The nation's largest contact lens manufacturers have sued Utah over a new law that critics say was written at the behest of Utah-based discount retailer 1-800-Contacts.

The law comes amid an increasingly bitter fight between manufacturers like Johnson & Johnson and Bausch & Lomb and discount retailers over the prices of contact lenses.

The three major lens manufacturers instituted a pricing program that sets minimum prices for contact lenses, making it more difficult for 1-800-Contacts to offer the steep discounts that helped make them a prominent company in the contacts business. If the manufacturers find out that their contact lenses are being sold for less than the minimum price, they stop offering their products to those retailers.

Utah lawmakers and Republican Gov. Gary Herbert approved a law this year that makes it illegal for contact makers to control the prices of lenses or discriminate against any retailers for selling or advertising lenses at a particular price. Lawmakers in Idaho and Arizona considered similar laws this year but both efforts failed. The pricing policies have also been scrutinized by Congress, consumer advocates and others.

The contact lens makers argued in three separate federal lawsuits filed this week that Utah's law is unconstitutional.

In the lawsuits, the contact lens makers noted that 1-800-Contacts executives spoke in favor of the bill earlier this year at the state Legislature, and several lawmakers noted in debates that the law would help the Draper-based company.

Lawyers for Alcon Laboratories, Johnson & Johnson and Bausch & Lomb said the minimum prices they've started implementing on some lenses in the past few years allow eye doctors to recommend lenses without worrying about costs.

With price minimums, eye doctors can learn about the features of specific products and share that with their patients instead of focusing on costs, the manufacturers argued. They said that by touting the benefits instead of cost, it creates more demand for those products and increases competition among manufacturers to make better lenses.

The law "allows in-state retailers, such as 1-800-CONTACTS, to free ride off of the services provided by eye care professionals," attorneys for Bausch & Lomb said in court documents.

Sen. Deidre Henderson, a Spanish Fork Republican, sponsored Utah's law, which she said prevents artificially high costs set by a minimum price.

If eye doctors issue a contact lens prescription that is specific to a brand and then sell to customers, the customers need to be able to shop around elsewhere for a better price, Henderson said.

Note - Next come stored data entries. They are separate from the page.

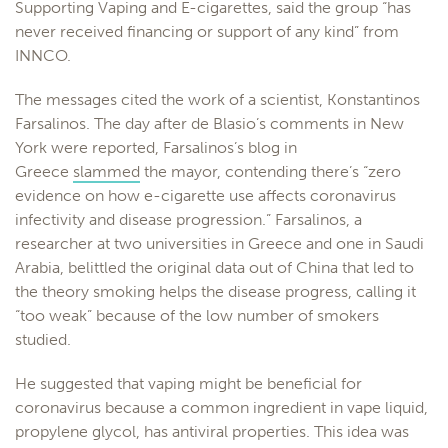
Supporting Vaping and E-cigarettes, said the group “has
never received financing or support of any kind” from
INNCO.
The messages cited the work of a scientist, Konstantinos
Farsalinos. The day after de Blasio’s comments in New
York were reported, Farsalinos’s blog in
Greece
slammed
the mayor, contending there’s “zero
evidence on how e-cigarette use affects coronavirus
infectivity and disease progression.” Farsalinos, a
researcher at two universities in Greece and one in Saudi
Arabia, belittled the original data out of China that led to
the theory smoking helps the disease progress, calling it
“too weak” because of the low number of smokers
studied.
He suggested that vaping might be beneficial for
coronavirus because a common ingredient in vape liquid,
propylene glycol, has antiviral properties. This idea was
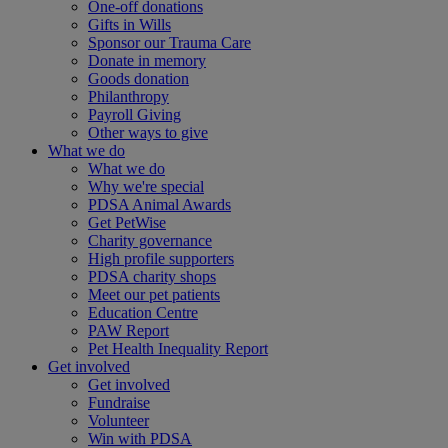
One-off donations
Gifts in Wills
Sponsor our Trauma Care
Donate in memory
Goods donation
Philanthropy
Payroll Giving
Other ways to give
What we do
What we do
Why we're special
PDSA Animal Awards
Get PetWise
Charity governance
High profile supporters
PDSA charity shops
Meet our pet patients
Education Centre
PAW Report
Pet Health Inequality Report
Get involved
Get involved
Fundraise
Volunteer
Win with PDSA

"It protects the free-market by prohibiting this predatory, anti-competitive pricing scheme that contact lens manufacturers have started to implement," she said.

Henderson said it's not about 1-800 Contacts but it's a free-market issue. She said she's heard from similar retailers, including a Costco executive, who said the price minimums have caused them to raise prices.

The Utah attorney general's office, which was named as the plaintiff in the lawsuits, was still reviewing them Wednesday and had no comment, spokeswoman Missy Larsen said.

Messages seeking comment from 1-800-Contacts were not returned Wednesday.

On its company website, 1-800-Contacts said the minimum price policies keep them from offering discounts or rebates they used to offer by buying in bulk directly from manufacturers.

The law is set to take effect May 12.